These data suggest that RASP may lower perioperative morbidity compared to that of OSP with shorter length of stay, less blood loss and fewer complications as a result of changing the surgical approach from open to robotic. However, due to the relatively low number of cases, these data must be interpreted cautiously. OSP is the oldest surgical treatment of moderate to severe LUTS due to benign prostatic hyperplasia and provides an effective reduction of LUTS, increases maximum urinary flow and improves quality of life[1, 5–9]. However, OSP is associated with bleeding complications with estimated transfusion rates of 7–14% of reported cases[2, 5, 8, 10]. Previous studies comparing OSP with RASP have similarly to our results demonstrated a benefit of less bleeding as an advantage of the RASP procedure[11–15]. In our experience, the hemostasis during enucleation of the prostatic adenoma is often hard to maintain in both these surgical procedures, in which multiple vessels between the adenoma and the prostatic capsule are divided. In contrast to OSP, however, improved visibility provided by the da Vinci Surgical system facilitates the trigonization of the bladder, which subsequently leads to adequate hemostasis as illustrated in Fig. 1. The lower bleeding volumes in RASP is also the reason why 18 French two-way catheters are routinely utilized instead of catheters with 22–24 French diameters, which are recommended in OSP. Similarly, RASP patients are transferred from the operating theatre without a drain in the space of Retzius, while this is considered mandatory to patients who have been subjected to OSP.

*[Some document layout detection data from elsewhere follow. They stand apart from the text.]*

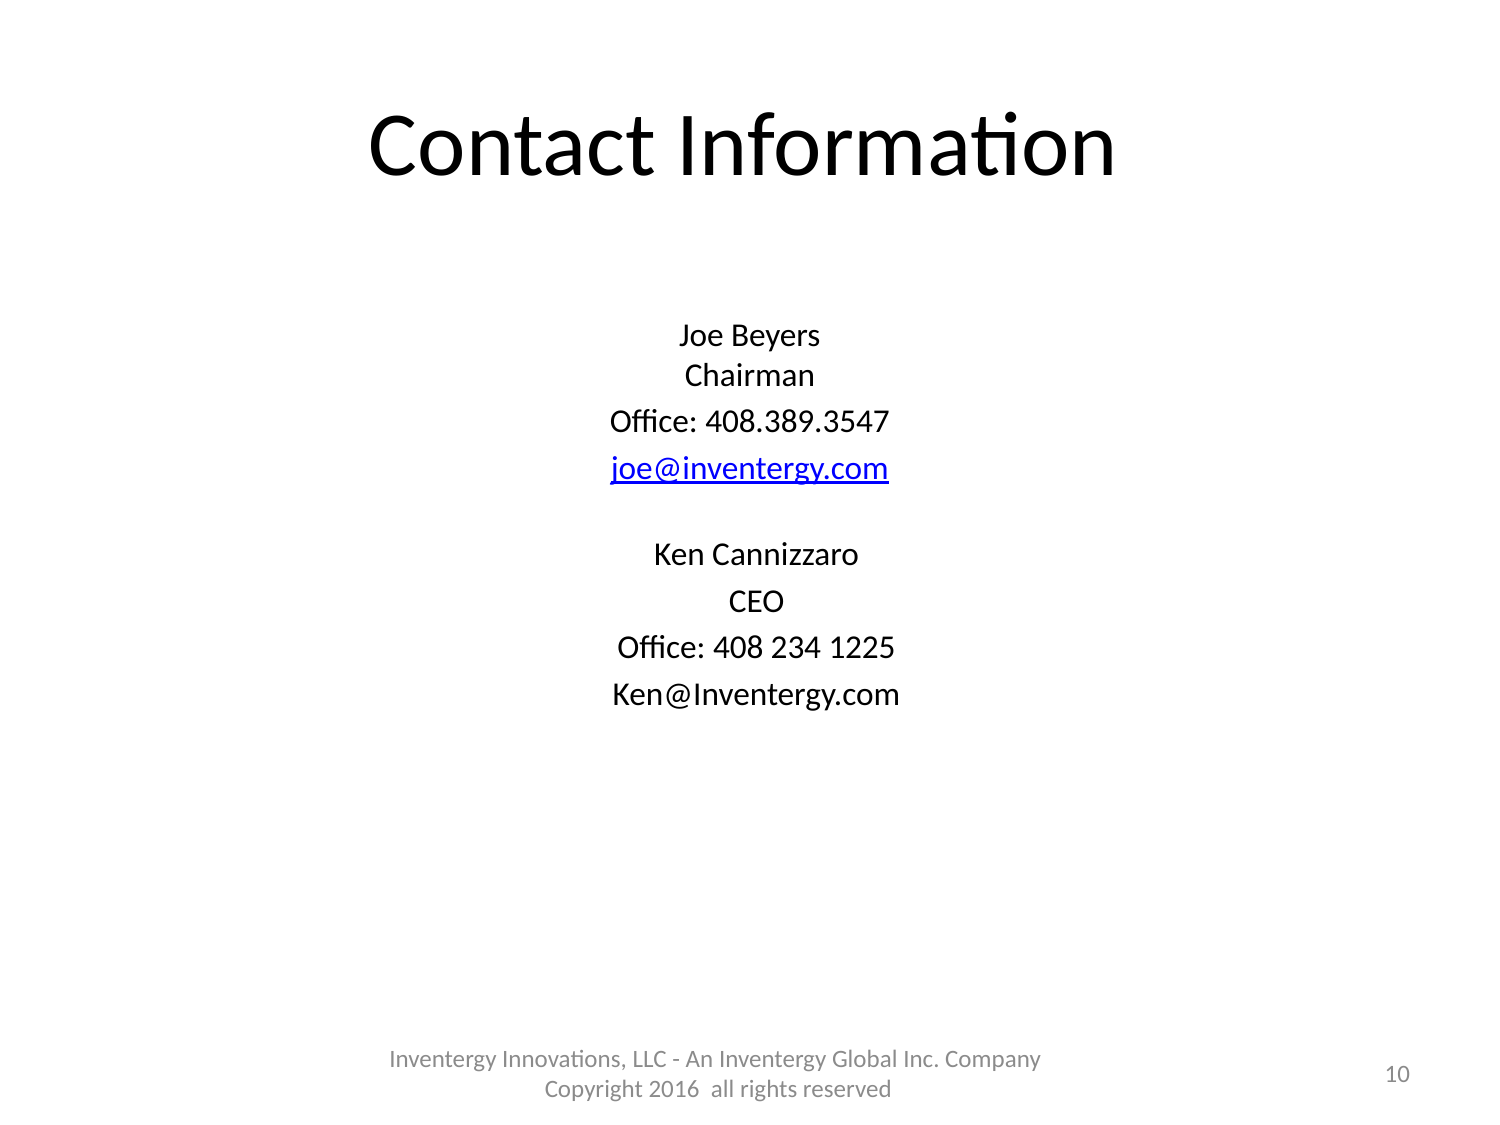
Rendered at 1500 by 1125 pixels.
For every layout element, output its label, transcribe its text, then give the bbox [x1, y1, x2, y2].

slide_number 10 [1075, 1042, 1425, 1103]
title Contact Information [24, 45, 1463, 233]
list Joe Beyers Chairman Office: 408.389.3547 joe@inventergy.com Ken Cannizzaro CEO Office: 408 234 1225 Ken@Inventergy.com [75, 212, 1425, 955]
footer Inventergy Innovations, LLC - An Inventergy Global Inc. Company Copyright 2016 all rights reserved [362, 1042, 1075, 1103]
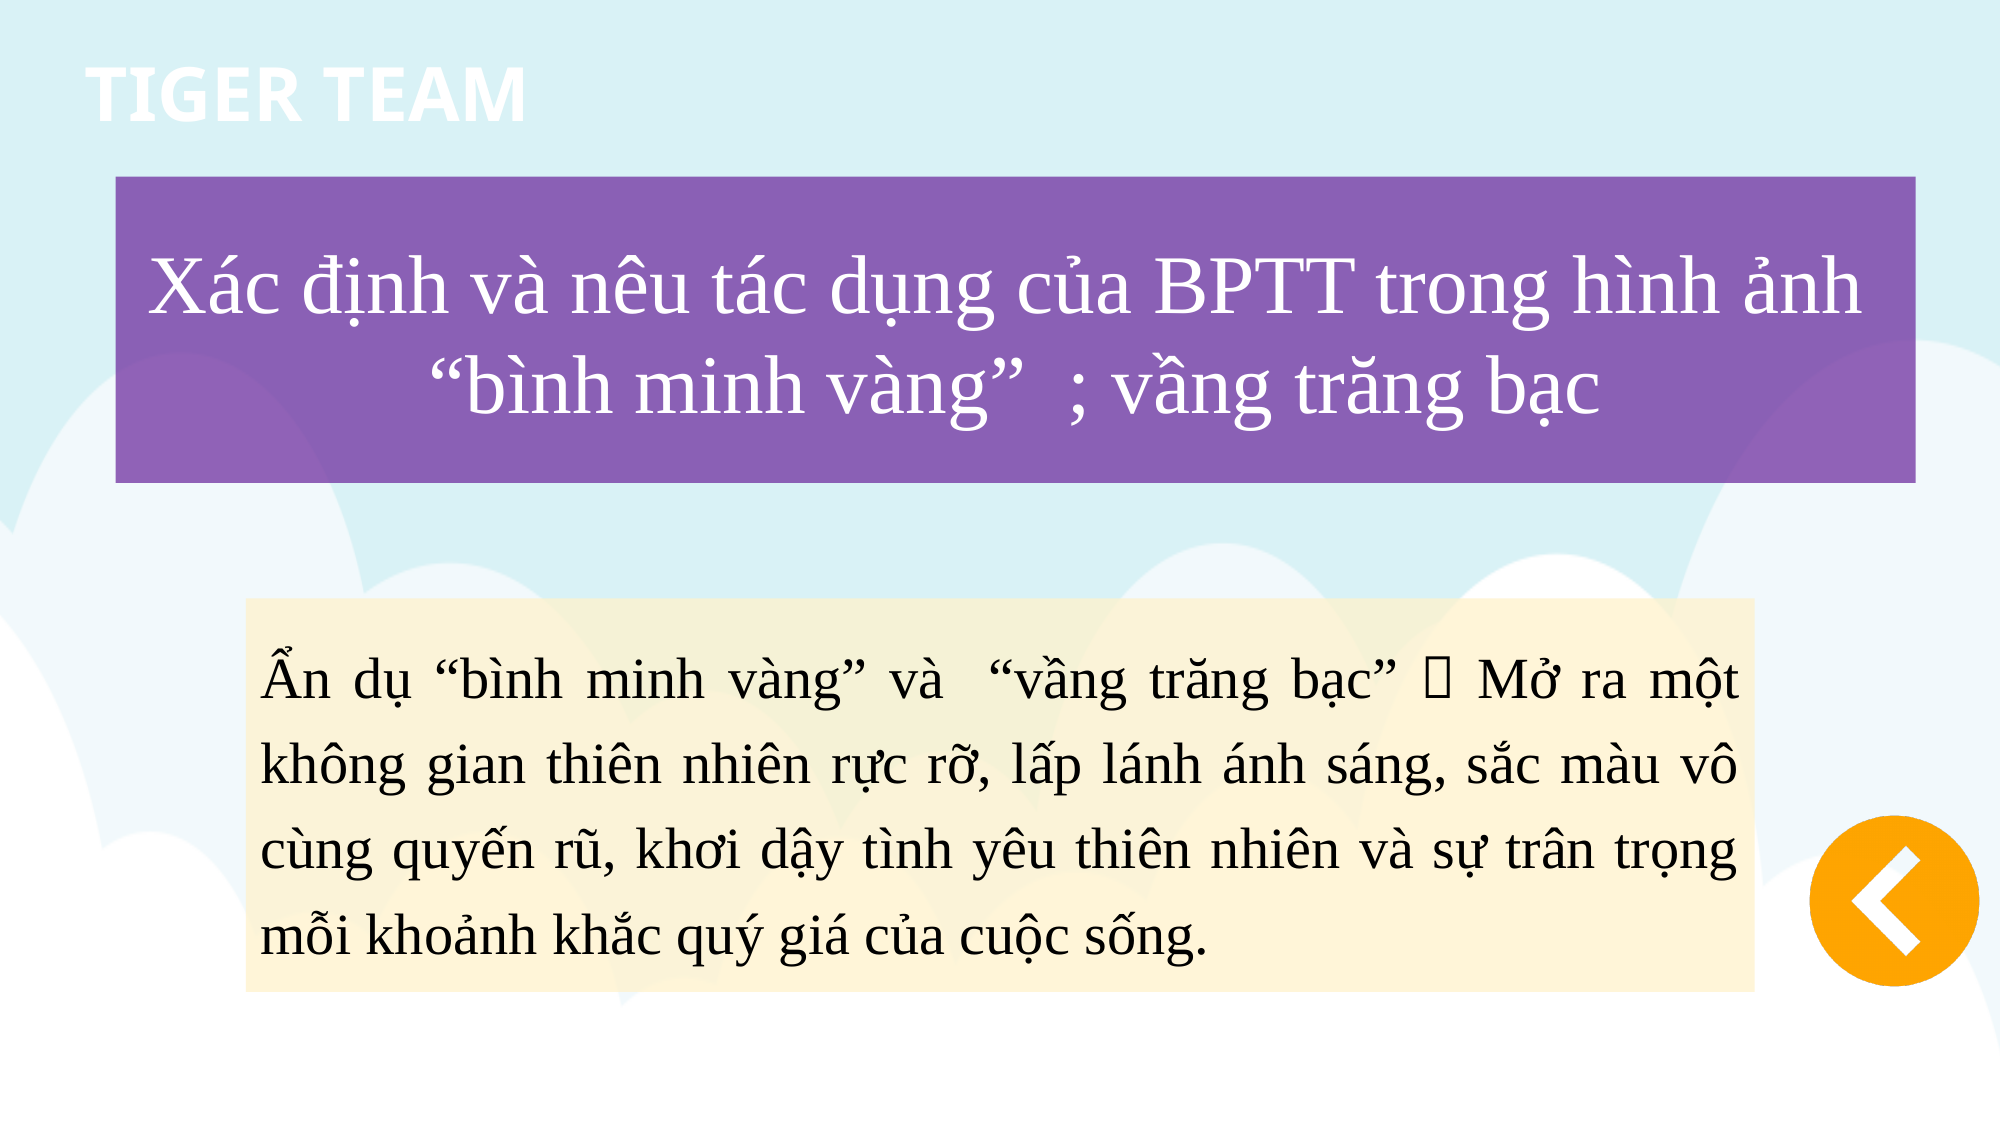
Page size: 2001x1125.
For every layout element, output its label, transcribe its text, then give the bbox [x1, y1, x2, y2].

Opponents of the RASP procedure have previously pointed out that the surgery is more time consuming and more costly than that of OSP[11]. Our data also demonstrate, as has been argued, that operating time was significantly longer in the RASP group compared to the OSP group. However, we underline that operating times reported in this study include the learning curve for the RASP procedure. When we compared the operating time of the first 13 RASP cases (130 ± 28 minutes) to the last 13 (103 ± 23 minutes), we found that the operating time actually dropped by an average of 27 minutes, which is almost identical to the operating time in the OSP group (100 ± 24 minutes). As has been demonstrated for other robotic procedures, operating time for RASP is likely to decrease until the learning curve of the robotic procedure reaches a plateau phase. The learning curve for RASP has previously been suggested to be 10–12 cases for experienced robotic surgeons[16].
The cost of OSP versus the cost of RASP has been a subject of debate, with conflicting conclusions, depending on whether the length of stay and or complications are included in the calculations[11]. The present study indicates that an average of 4 days of hospitalization can be deducted from the accounting in the RASP group, which in Norwegian health care equals approximately 8000 USD. If the cost of the complications in the present study are added to the estimated cost analysis of the OSP group, we argue that RASP most certainly will prove to be the most favourable financial alternative, although a detailed cost analysis of the respective procedures was beyond the scope of this work.
Limitations of the study include the low number of cases in each of the study groups and the retrospective design. The data are collected from a single institution, and should therefore be interpreted cautiously. However, the differences in perioperative morbidity between the groups in this study are quite overwhelmingly in favour of RASP compared to OSP, in spite of the fact that the learning curve of RASP is included herein. We argue that RASP should be preferred to OSP in the absence of an effective transurethral enucleation technique and suggest that the increased costs of robotic surgery should be weighed against the benefit associated with a significant drop in perioperative morbidity.